1. QUEEN'S GARDENS
Queen's Gardens, Perth, is a 3.3 hectare park located on a former brickworks and clay pit site in the eastern end of Perth, Western Australia's Central Business District (CBD). The park is bounded by Hay Street to the south, Plain street to the west. Nelson Crescent to the north and Hale Street to the east.
The site of Queen's Gardens was intitially part of the commonage which was used for recreation purposes including horse racing and later as a clay pit and brickwords. Bricks were produced from the site between 1860 and 1890, and featured in many of Perth's prominent buildings constructed at that time, including the Town Hall, The Cloisters and The Barracks. At this time the place was known as the East Perth Clayfields Reserve. Betweeen 1880 and 1890 there were a number of public protests against the use of the site for clay pits, which resulted in the City of Perth partially filling the clay pits to form ponds and the site being transferred to the City for the purpose of establishing a botanic garden.
The park was opened to the public on 9 October, 1898, however it was officially opened and formally named the Queen's Gardens by the then Mayor of the City of Perth, Alexander Forrest, MLA, in October 1899.
In the years before the first world war, it was used a garden party location by the Mayor of Perth, more recently it has been popular for open-air weddings and wedding portraiture.
In June 1929 the Rotary Club of Perth presented the Perth City Council with a replica of the statue of Peter Pan, that is found in Kensington Gardens in London, as a gift to the children of Western Australia to mark the centenary of this State. The reproduction was produced by the sculptor of the original statue, Sir George Frampton, and autographed by the creator of Peter Pan, Sir J.M Barrie.

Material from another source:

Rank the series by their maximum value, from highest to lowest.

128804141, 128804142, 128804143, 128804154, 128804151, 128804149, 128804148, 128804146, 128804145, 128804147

A little known fact is that the park bench from the 1999 film, Notting Hill, was donated to the City of Perth and is located in the centre of the park. The bench is inscribed "to June who loved this garden from Joseph who always sat beside her". The anonymous donor purchased the seat to propose to his girlfriend. She declined his hand in marriage and he then donated the seat to the City of Perth. This inscription is carved into the back of the bench.

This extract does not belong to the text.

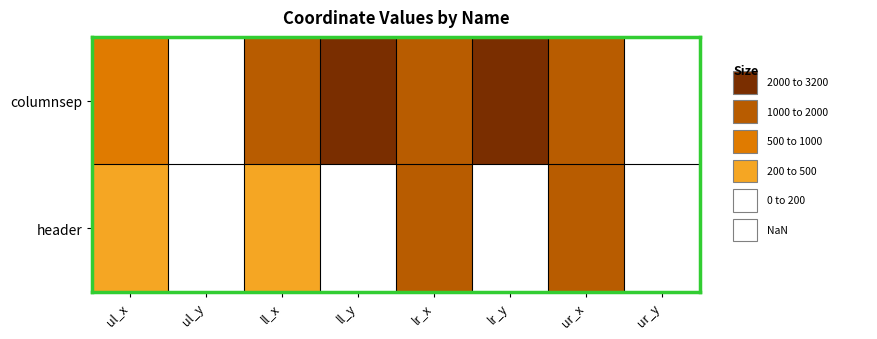

What is the difference between the highest and lowest values at ul_y?

133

For some years Phil was employed by the State Housing Commission (now Homeswest) and at one time worked in their head office at the corner of Hay and Plain Streets. Queens's Gardens is a very popular place for people to go to eat their lunch and wander around and enjoy the beauty of the place. Phil frequently did that to escape the office and enjoy a little peace and quiet in the middle of his working day.
It is indeed a very beautiful place and one I've not visited for many years but I live in hope that perhaps I may pay one last visit one day. Unfortunately it is very busy around there and parking is at a premium day and night. One thing I have learned today is about that seat. Quite romantic, but sad, being a tale of unrequited love.
I have to say thank you to Wikipedia for all the information and some of the photos; the others I found free when I googled Queen's Gardens and some of them are very lovely.